** Supplied material follows **

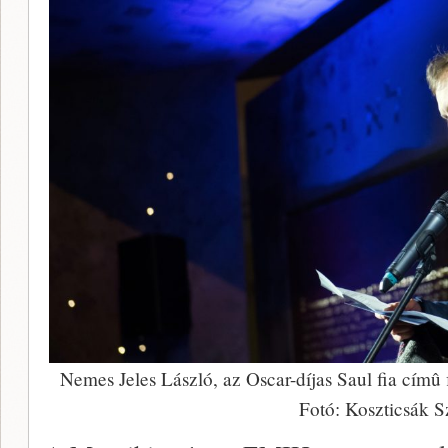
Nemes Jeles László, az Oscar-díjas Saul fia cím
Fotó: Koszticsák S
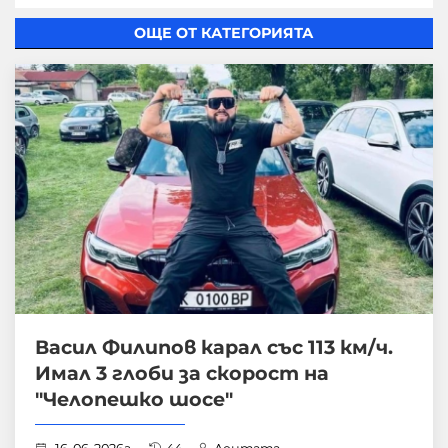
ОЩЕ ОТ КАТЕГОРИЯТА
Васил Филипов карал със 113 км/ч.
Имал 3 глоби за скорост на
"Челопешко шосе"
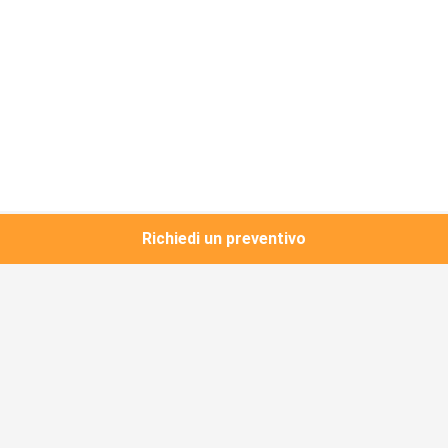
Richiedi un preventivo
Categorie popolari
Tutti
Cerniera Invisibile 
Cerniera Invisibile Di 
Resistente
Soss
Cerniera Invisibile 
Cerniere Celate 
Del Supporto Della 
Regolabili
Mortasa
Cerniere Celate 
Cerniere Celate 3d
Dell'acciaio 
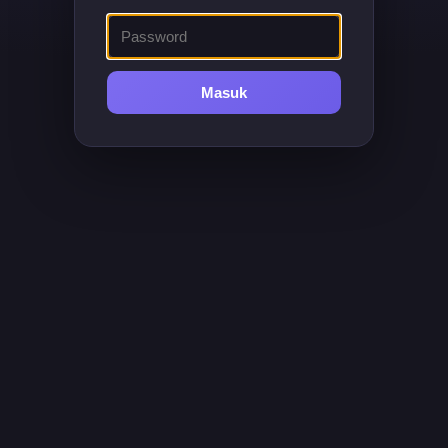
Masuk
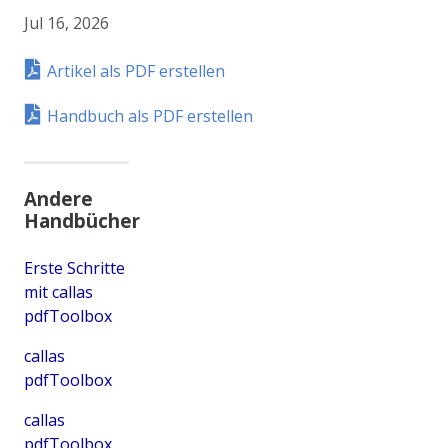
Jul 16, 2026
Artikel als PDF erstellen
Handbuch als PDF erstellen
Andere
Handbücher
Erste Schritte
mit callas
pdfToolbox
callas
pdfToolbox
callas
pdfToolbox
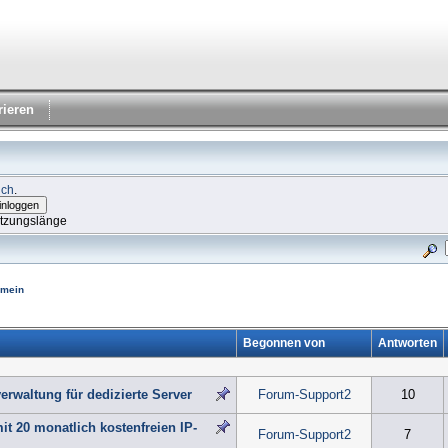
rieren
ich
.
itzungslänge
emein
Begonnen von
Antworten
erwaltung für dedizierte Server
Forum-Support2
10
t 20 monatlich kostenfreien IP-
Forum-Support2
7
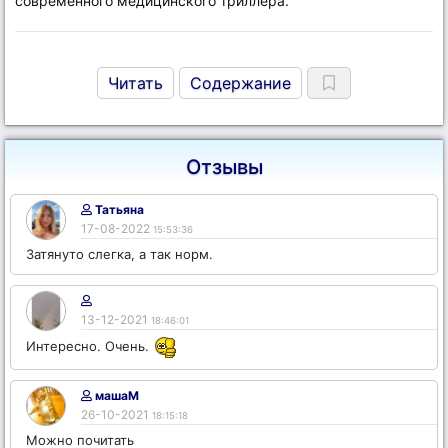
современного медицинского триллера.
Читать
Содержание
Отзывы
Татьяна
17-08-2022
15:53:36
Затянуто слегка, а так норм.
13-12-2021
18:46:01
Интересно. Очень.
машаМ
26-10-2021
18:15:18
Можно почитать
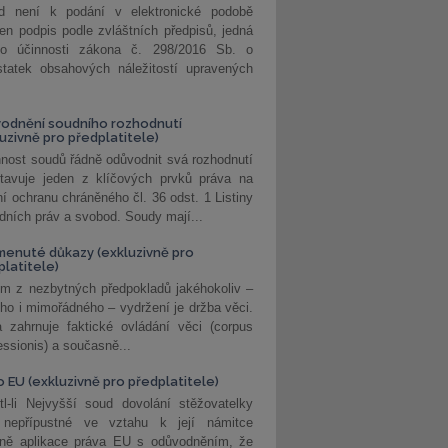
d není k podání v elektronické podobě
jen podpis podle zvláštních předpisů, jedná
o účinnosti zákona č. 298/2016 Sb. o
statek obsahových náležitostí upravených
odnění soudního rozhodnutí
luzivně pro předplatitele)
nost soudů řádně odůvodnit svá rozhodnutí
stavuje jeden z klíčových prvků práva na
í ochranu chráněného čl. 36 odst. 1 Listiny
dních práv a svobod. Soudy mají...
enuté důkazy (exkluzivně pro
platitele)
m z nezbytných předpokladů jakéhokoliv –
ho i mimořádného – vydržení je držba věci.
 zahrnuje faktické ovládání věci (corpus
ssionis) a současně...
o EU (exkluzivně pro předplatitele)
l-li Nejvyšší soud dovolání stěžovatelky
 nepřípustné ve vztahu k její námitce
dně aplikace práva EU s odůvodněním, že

** End of Supplied material **
** Supplied material follows **

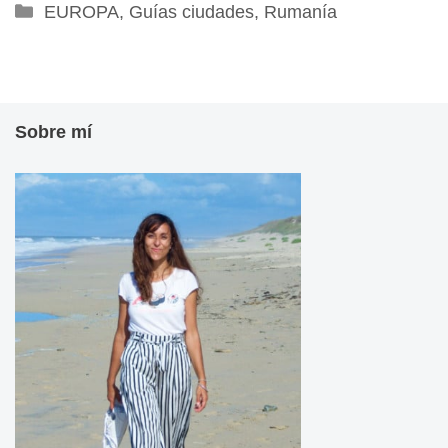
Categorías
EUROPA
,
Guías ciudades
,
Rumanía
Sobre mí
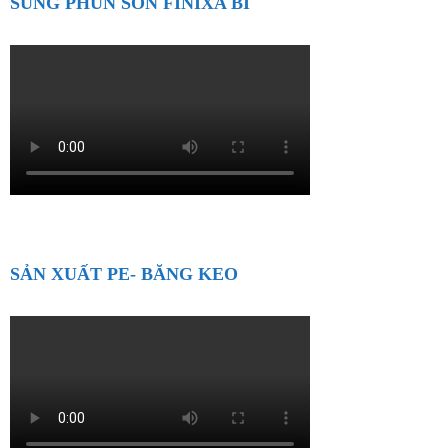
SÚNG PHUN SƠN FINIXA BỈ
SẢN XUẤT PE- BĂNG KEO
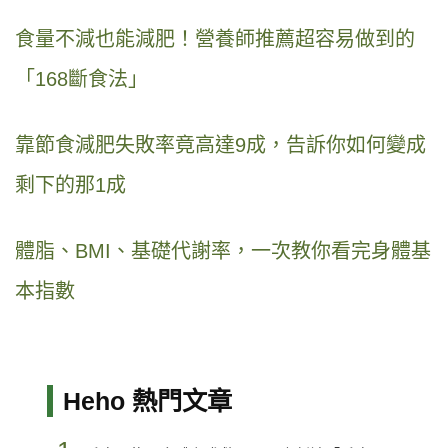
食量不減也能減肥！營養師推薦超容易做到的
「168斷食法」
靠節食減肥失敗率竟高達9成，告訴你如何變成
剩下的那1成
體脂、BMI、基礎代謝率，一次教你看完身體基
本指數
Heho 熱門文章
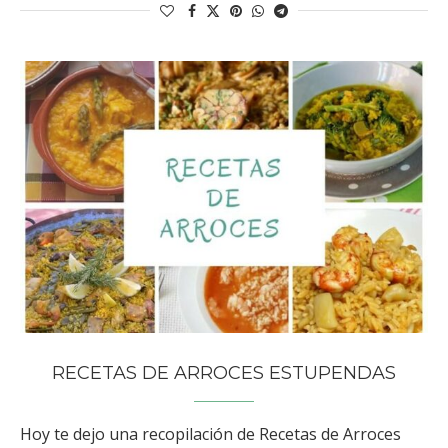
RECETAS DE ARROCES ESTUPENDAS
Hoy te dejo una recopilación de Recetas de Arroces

** End of Supplied material **

Task objective: Above are the lines; repeat exactly the ones from the line containing "RECETAS DE ARROCES ESTUPENDAS" down to the line containing "Hoy te dejo", both inclusive.

Answer box:
RECETAS DE ARROCES ESTUPENDAS
Hoy te dejo una recopilación de Recetas de Arroces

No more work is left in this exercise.